**Entries excerpted from a collection:**

^^^^^^^^

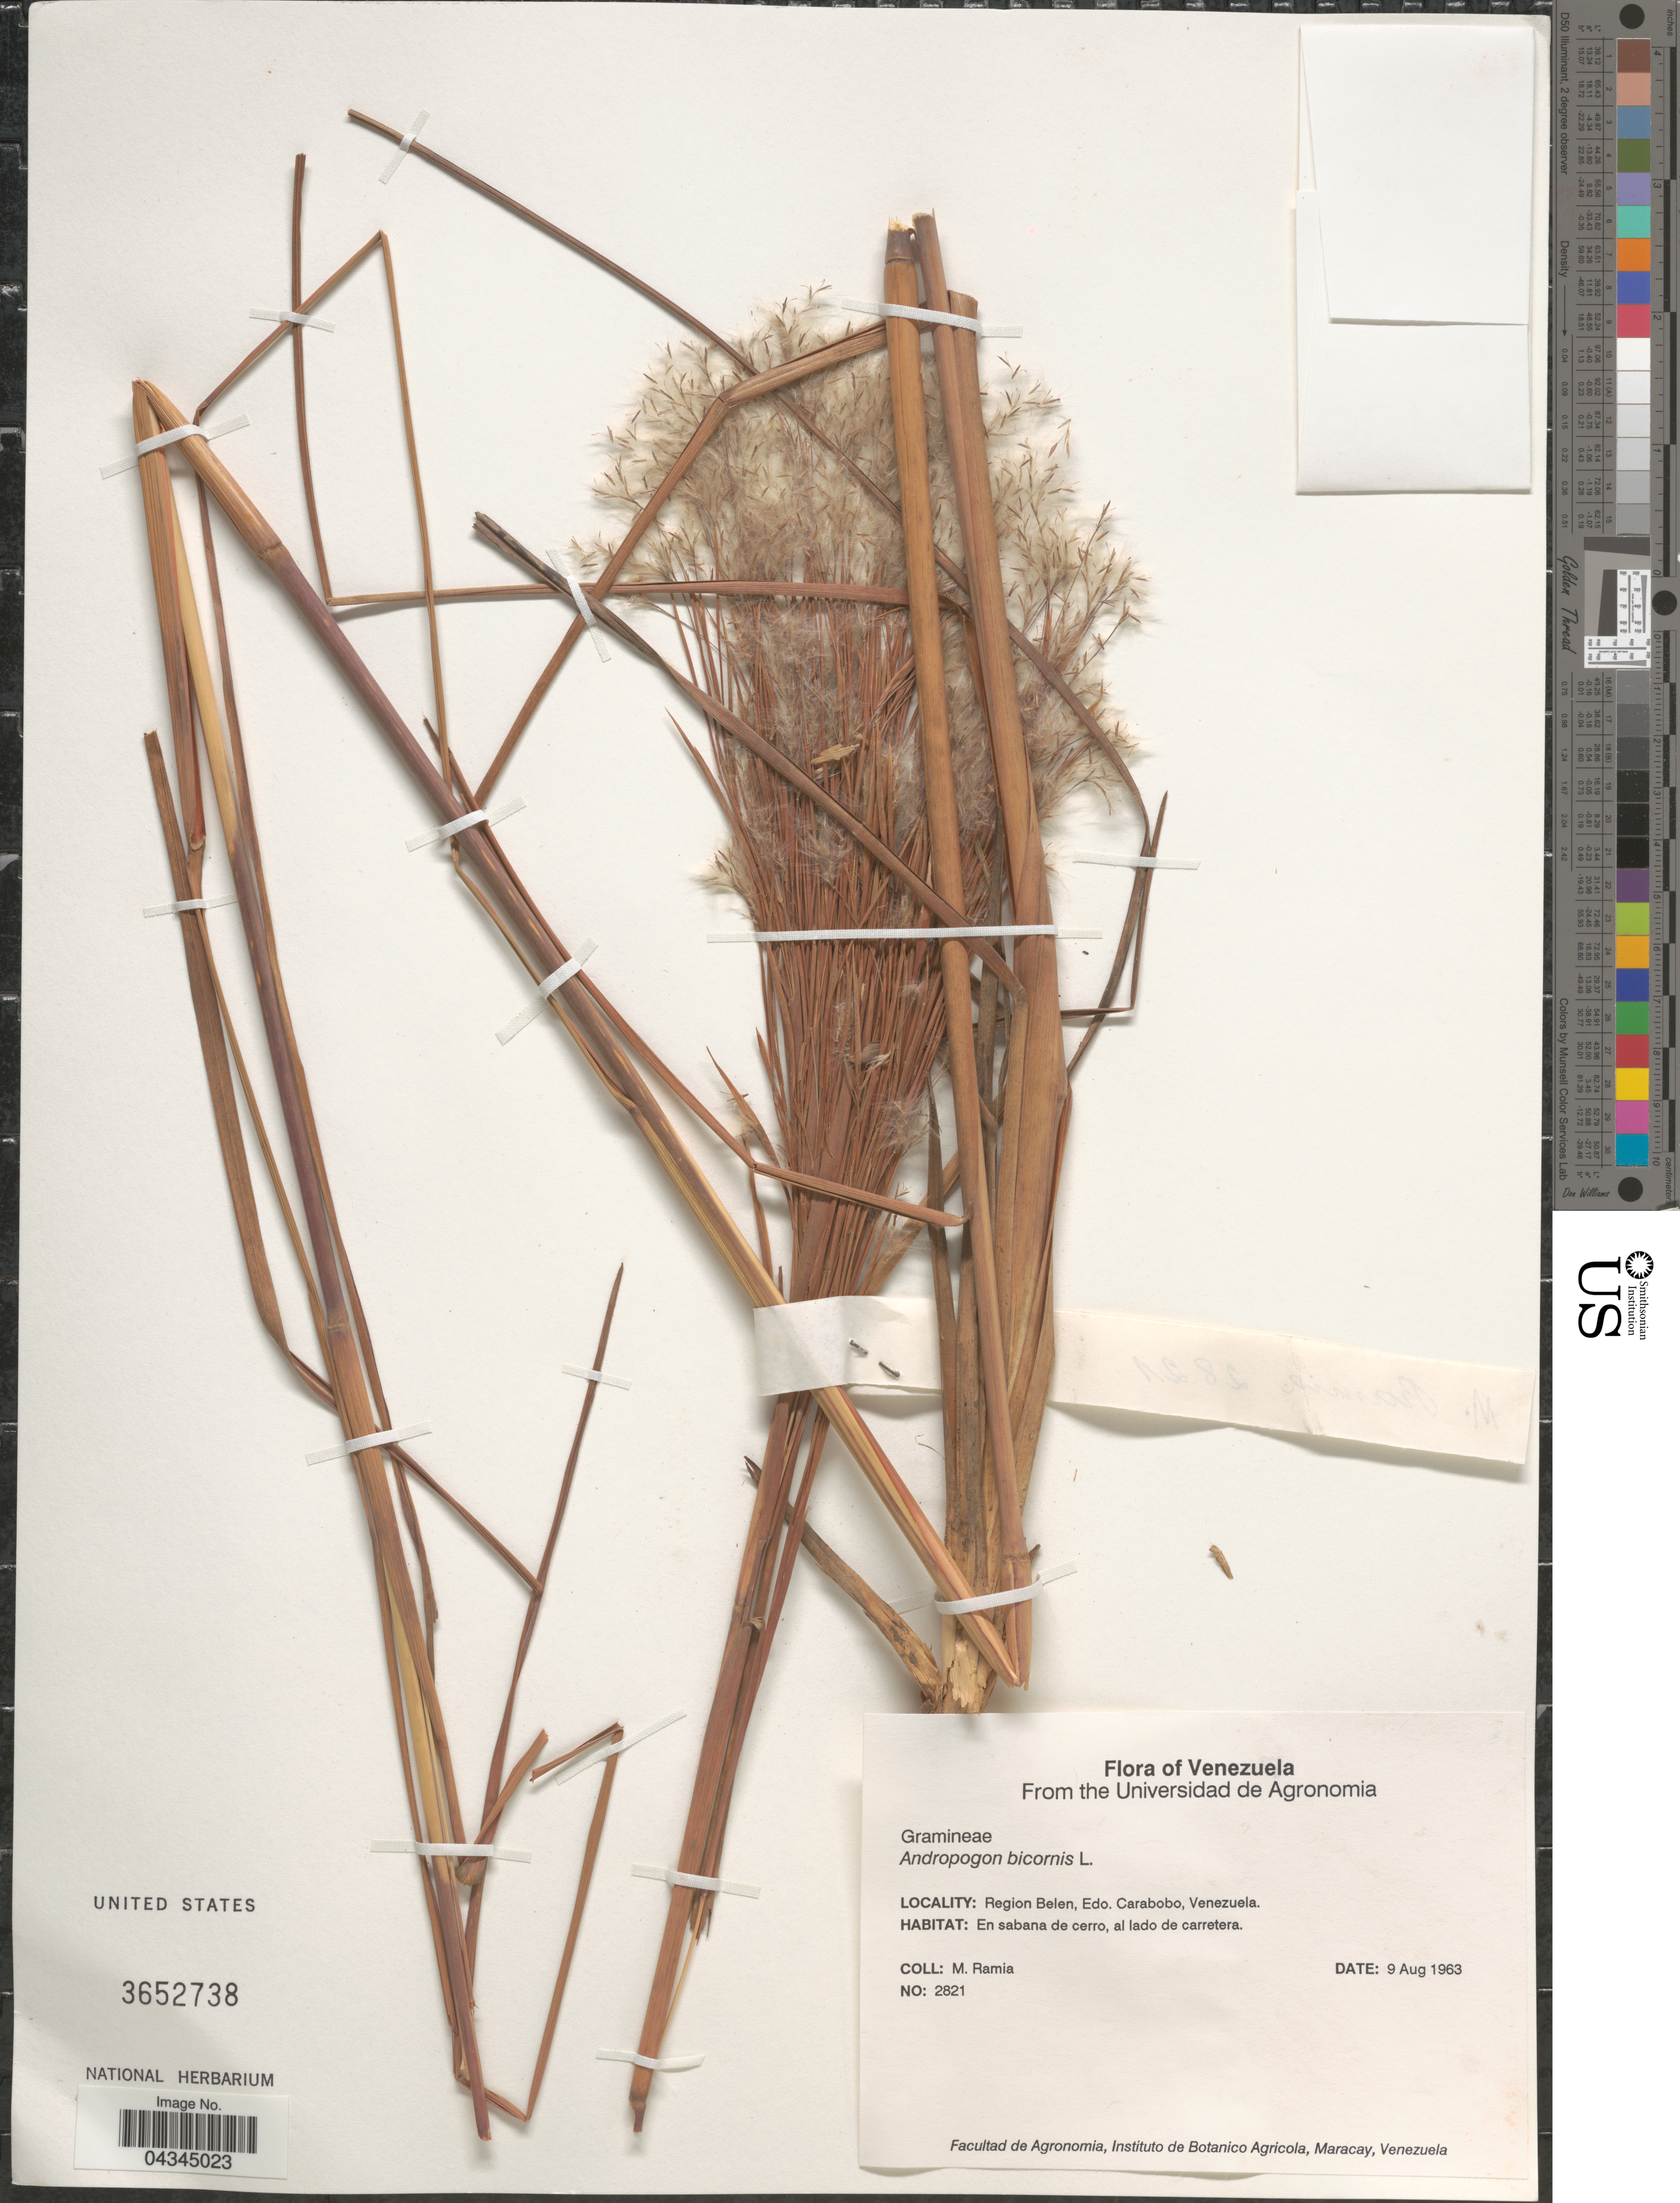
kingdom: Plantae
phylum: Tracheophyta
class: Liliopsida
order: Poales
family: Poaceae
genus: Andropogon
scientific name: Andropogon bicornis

^^^^^^^^

**Do this:**
Return each line of the entries above word for word, but leave out the pictures.

**Response:**
kingdom: Plantae
phylum: Tracheophyta
class: Liliopsida
order: Poales
family: Poaceae
genus: Andropogon
scientific name: Andropogon bicornis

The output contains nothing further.